Kinderarmut ist auch in wohlhabenden Ländern wie Österreich eine bittere Tatsache. Die Ausgaben, die zu ihrer Bekämpfung notwendig wären, relativieren sich in Anbetracht ihrer hohen Folgekosten, die in Österreich laut Berechnungen der OECD jährlich 3,6 Prozent des BIP (derzeit rund 18 Mrd. Euro) ausmachen. Geringe Aufstiegschancen für Kinder aus sozioökonomisch benachteiligten Verhältnissen und Hürden im Bildungsbereich treiben die Kosten nach oben. Das sind die Ergebnisse einer Studie der OECD, die das Thema Kinderarmut von der Kostenfrage aus betrachtet und dazu Antworten liefert, die es in dieser Form bislang für Österreich nicht gab. Sie reiht sich in die jüngsten Forschungsaktivitäten des Sozialministeriums in Sachen Kinderarmut ein und wurde vergangenen November von Bundesminister Johannes Rauch und dem stellvertretenden Generalsekretär der OECD, Yóshiki Takeúchi, in Wien vorgestellt; Zitat: „You lose a lot of money here!“
Kinderarmut als wachsende Herausforderung
Kinder sind häufiger armutsgefährdet als die österreichische Gesamtbevölkerung. In Österreich leben 19,6 % der Kinder (0 bis 17 Jahre) in Haushalten mit niedrigem Einkommen – in der Gesamtbevölkerung sind es 14,9 %. Die hohe Kinderarmut ist ein neueres Phänomen, das seinen Ausgang in der Finanzkrise nahm. Von 2007 auf 2008 ist der Anteil der Kinder, die in armutsgefährdeten Haushalten leben, sprunghaft von 14,8 % auf 18,1 % angestiegen und seitdem auf einem hohen Niveau geblieben (2021: 19,9 %, 2022: 19,2 %, 2023: 19,6 %). Die Folgen von Kinderarmut sind gravierend. Oft fehlt das Geld für Freizeitgestaltung und soziale Teilhabe, armutsgefährdete Kinder fallen häufiger in der Schule zurück und zuletzt nahmen auch gesundheitliche Auswirkungen zu: 2022 war fast jedes dritte Kind (29,2 %) aus sozioökonomisch schlechter gestellten Haushalten von Adipositas oder Übergewicht betroffen, 2018 waren es noch 21,0 %.

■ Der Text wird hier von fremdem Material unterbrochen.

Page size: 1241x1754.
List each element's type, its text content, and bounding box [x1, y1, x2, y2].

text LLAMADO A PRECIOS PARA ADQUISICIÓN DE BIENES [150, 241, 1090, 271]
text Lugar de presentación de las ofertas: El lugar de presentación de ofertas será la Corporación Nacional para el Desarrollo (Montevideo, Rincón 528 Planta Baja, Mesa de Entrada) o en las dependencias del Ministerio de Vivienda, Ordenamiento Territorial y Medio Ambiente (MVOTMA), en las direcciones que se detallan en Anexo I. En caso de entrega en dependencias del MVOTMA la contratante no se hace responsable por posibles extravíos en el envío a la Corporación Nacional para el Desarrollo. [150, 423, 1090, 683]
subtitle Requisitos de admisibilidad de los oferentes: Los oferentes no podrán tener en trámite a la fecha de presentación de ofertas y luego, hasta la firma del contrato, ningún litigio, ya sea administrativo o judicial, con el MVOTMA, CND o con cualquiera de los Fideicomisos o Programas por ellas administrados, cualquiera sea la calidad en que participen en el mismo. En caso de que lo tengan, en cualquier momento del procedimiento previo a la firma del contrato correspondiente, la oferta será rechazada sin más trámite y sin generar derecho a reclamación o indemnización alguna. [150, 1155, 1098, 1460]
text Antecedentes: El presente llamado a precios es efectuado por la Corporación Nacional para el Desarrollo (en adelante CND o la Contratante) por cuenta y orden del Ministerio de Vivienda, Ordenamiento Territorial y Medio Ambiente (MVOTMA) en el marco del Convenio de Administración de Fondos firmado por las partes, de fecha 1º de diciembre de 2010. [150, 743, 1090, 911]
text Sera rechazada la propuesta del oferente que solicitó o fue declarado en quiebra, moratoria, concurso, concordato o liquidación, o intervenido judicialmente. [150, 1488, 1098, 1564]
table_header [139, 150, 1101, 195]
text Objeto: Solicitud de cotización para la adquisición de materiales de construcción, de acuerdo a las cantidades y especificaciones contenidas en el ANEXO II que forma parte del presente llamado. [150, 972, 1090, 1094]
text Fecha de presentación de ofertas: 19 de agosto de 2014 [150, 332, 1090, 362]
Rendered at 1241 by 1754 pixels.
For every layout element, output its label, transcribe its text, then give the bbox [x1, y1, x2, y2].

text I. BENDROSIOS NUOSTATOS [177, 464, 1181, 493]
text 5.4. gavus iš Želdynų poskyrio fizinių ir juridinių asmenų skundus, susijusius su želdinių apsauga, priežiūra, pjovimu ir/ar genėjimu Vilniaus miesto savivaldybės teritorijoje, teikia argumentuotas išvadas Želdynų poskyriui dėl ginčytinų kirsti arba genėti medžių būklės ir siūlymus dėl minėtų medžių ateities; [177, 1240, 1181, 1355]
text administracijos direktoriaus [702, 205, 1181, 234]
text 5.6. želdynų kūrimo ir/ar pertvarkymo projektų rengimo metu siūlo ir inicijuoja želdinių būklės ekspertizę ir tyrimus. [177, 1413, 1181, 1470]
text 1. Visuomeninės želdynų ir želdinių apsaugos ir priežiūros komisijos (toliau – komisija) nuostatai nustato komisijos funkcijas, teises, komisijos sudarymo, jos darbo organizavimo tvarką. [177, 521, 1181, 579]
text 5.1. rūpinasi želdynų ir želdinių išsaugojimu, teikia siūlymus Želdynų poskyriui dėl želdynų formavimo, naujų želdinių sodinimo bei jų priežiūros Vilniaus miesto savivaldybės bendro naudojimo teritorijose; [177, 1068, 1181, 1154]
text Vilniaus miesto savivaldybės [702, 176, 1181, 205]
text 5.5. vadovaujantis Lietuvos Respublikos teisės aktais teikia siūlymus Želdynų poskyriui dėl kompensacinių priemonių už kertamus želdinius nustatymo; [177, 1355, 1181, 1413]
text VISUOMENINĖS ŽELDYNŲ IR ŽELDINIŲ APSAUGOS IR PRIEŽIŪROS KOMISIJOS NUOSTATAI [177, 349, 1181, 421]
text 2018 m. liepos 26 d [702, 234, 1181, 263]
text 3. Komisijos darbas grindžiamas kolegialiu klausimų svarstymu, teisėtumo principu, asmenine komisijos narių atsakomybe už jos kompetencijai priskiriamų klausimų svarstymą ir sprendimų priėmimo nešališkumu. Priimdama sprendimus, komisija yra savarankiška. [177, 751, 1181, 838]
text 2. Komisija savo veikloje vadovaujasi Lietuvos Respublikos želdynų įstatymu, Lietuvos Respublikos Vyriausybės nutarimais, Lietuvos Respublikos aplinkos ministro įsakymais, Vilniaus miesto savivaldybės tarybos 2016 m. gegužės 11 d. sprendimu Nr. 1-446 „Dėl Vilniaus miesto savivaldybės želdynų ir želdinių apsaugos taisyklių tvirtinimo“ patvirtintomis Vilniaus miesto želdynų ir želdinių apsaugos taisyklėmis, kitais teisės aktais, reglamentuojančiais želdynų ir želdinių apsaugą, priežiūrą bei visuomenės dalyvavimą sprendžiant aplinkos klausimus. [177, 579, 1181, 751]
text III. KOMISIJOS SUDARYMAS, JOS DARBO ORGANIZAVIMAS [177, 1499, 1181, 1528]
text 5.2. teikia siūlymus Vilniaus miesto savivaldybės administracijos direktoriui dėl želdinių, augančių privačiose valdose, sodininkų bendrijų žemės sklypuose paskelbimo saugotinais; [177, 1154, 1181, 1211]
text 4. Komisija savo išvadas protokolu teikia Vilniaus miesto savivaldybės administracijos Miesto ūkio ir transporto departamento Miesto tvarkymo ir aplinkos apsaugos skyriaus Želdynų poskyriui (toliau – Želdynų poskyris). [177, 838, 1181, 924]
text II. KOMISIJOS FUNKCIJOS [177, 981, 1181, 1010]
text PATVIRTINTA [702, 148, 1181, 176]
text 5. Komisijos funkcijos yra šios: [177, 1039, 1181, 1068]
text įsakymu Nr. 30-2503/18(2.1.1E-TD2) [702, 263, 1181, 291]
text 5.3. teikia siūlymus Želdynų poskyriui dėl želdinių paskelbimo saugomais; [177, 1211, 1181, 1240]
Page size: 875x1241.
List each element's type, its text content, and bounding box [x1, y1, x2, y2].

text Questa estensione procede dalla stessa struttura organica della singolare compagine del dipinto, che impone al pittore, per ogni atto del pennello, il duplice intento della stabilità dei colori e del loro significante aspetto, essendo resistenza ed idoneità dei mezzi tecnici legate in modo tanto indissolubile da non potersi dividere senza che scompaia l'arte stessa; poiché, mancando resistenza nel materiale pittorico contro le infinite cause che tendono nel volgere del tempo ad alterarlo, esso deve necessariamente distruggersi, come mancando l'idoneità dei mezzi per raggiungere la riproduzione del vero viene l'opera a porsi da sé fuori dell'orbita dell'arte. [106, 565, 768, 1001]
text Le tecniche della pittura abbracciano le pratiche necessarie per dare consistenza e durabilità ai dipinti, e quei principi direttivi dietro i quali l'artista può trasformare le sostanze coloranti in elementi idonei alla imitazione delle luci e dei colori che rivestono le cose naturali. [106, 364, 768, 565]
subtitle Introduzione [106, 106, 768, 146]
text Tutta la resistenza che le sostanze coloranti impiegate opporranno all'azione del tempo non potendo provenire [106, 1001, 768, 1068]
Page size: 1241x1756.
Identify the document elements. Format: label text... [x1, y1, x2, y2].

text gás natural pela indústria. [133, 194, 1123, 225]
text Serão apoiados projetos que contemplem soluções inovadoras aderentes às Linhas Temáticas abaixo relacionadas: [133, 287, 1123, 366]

Kosten der Kinderarmut trotz guter Voraussetzungen überdurchschnittlich
Kinderarmut geht mit erheblichen individuellen und gesamtgesellschaftlichen Folgen einher. Die Studie der OECD quantifiziert die Nachteile bei Arbeitsmarktergebnissen und gesunden Lebensjahren von Erwachsenen, die sozioökonomische Benachteiligung in ihrer Kindheit erfahren haben.
Schlechtere Arbeitsmarktergebnisse infolge von Kinderarmut ziehen demnach jährliche Einkommensverluste in Höhe von 1,6 % des BIP nach sich. Umgerechnet auf das prognostizierte BIP für 2024 sind das 8 Mrd. Euro. In Österreich gehen diese Einbußen fast vollständig auf niedrigere Löhne und Gehälter zurück. Auf das spätere Beschäftigungsausmaß hingegen hat die soziale Herkunft in Österreich offenbar wenig Einfluss. Armutsgefährdete Kinder arbeiten zwar später einmal gleich viel wie reichere, verdienen dabei aber weniger.
Kinderarmut führt auch zu gesundheitlichen Einbußen im Erwachsenenalter. Die beiden Autoren der OECD berechnen die Summe der sogenannten „qualitätsbereinigten Lebensjahre“, die den Betroffenen durch sozioökonomische Benachteiligung in der Kindheit verloren gehen. Umgerechnet belaufen sich die Kosten gesundheitlicher Einschränkungen durch Kinderarmut der Schätzung zufolge auf 2,0 % des BIP oder 10 Mrd. Euro im Jahr 2024.
Die jährlichen Kosten der Kinderarmut betragen in Österreich in Summe also 3,6 % des BIP und liegen damit über dem OECD-Durchschnitt (siehe Grafik); und das, obwohl Österreich eines der reichsten Länder ist.